Friday, August 12, 2016

The protected and the unprotected

Peggy Noonan is the wisest opinionator we have. In Saturday's Wall Street Journal she ponders the disaster of Angela Merkel's decision to invite 800,000 immigrants to find new lives in Germany. (Of course twice that number came, and the vast majority have no intention of finding new lives. They simply brought their old lives with them.) Ms Noonan sees this as just another example of how our elites live in a world of their own, wholly insulated from those at the bottom who must live shoulder to shoulder with the newcomers:

Ms. Merkel had put the entire burden of a huge cultural change not on herself and those like her but on regular people who live closer to the edge, who do not have the resources to meet the burden, who have no particular protection or money or connections. Ms.

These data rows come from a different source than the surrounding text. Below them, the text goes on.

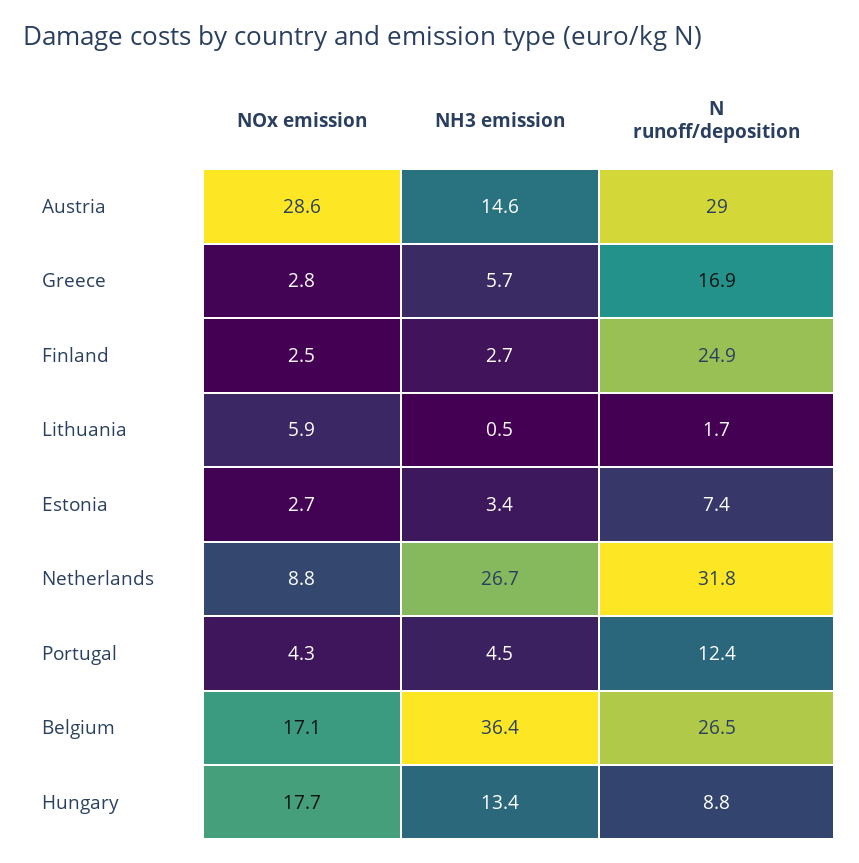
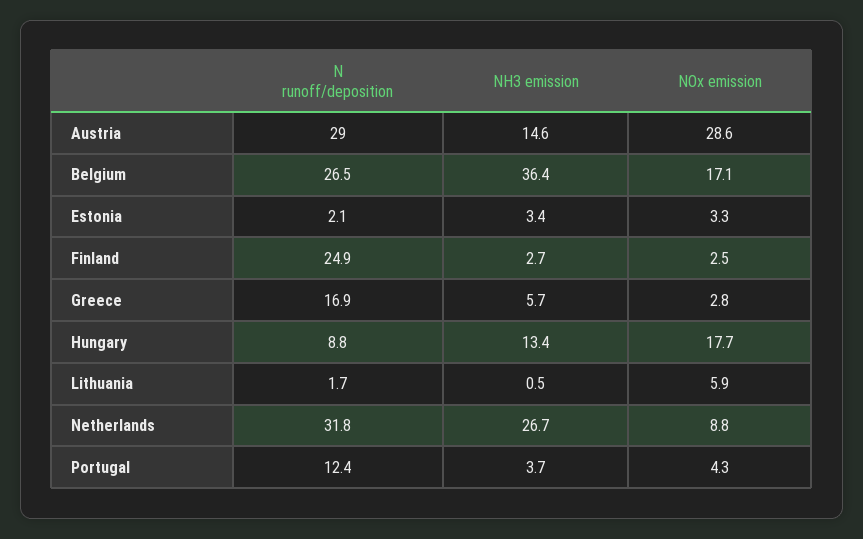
  {
    "NOx emission": {
      "Austria": 28.6,
      "Greece": 2.8,
      "Finland": 2.5,
      "Lithuania": 5.9,
-     "Estonia": 2.7,
+     "Estonia": 3.3,
      "Netherlands": 8.8,
      "Portugal": 4.3,
      "Belgium": 17.1,
      "Hungary": 17.7
    },
    "NH3 emission": {
      "Austria": 14.6,
      "Greece": 5.7,
      "Finland": 2.7,
      "Lithuania": 0.5,
      "Estonia": 3.4,
      "Netherlands": 26.7,
-     "Portugal": 4.5,
+     "Portugal": 3.7,
      "Belgium": 36.4,
      "Hungary": 13.4
    },
    "N runoff/deposition": {
      "Austria": 29,
      "Greece": 16.9,
      "Finland": 24.9,
      "Lithuania": 1.7,
-     "Estonia": 7.4,
+     "Estonia": 2.1,
      "Netherlands": 31.8,
      "Portugal": 12.4,
      "Belgium": 26.5,
      "Hungary": 8.8
    }
  }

Merkel, her cabinet and government, the media and cultural apparatus that lauded her decision were not in the least affected by it and likely never would be.
Nothing in their lives will get worse. The challenge of integrating different cultures, negotiating daily tensions, dealing with crime and extremism and fearfulness on the street—that was put on those with comparatively little, whom I’ve called the unprotected. They were left to struggle, not gradually and over the years but suddenly and in an air of ongoing crisis that shows no signs of ending—because nobody cares about them enough to stop it.
For "Merkel" we can substitute Obama or Jeb or Hillary or Romney. They don't get it, and they presume to lecture the masses on right behavior. (The one image I will take away from the Obama presidency is that wagging forefinger.) Donald Trump and Bernie Sanders live magical lives as well, but something in each of them has turned the wagging finger into a shaken fist, directed at the powers that be. Thus the turmoil of our endless 2015-2016 presidential campaign.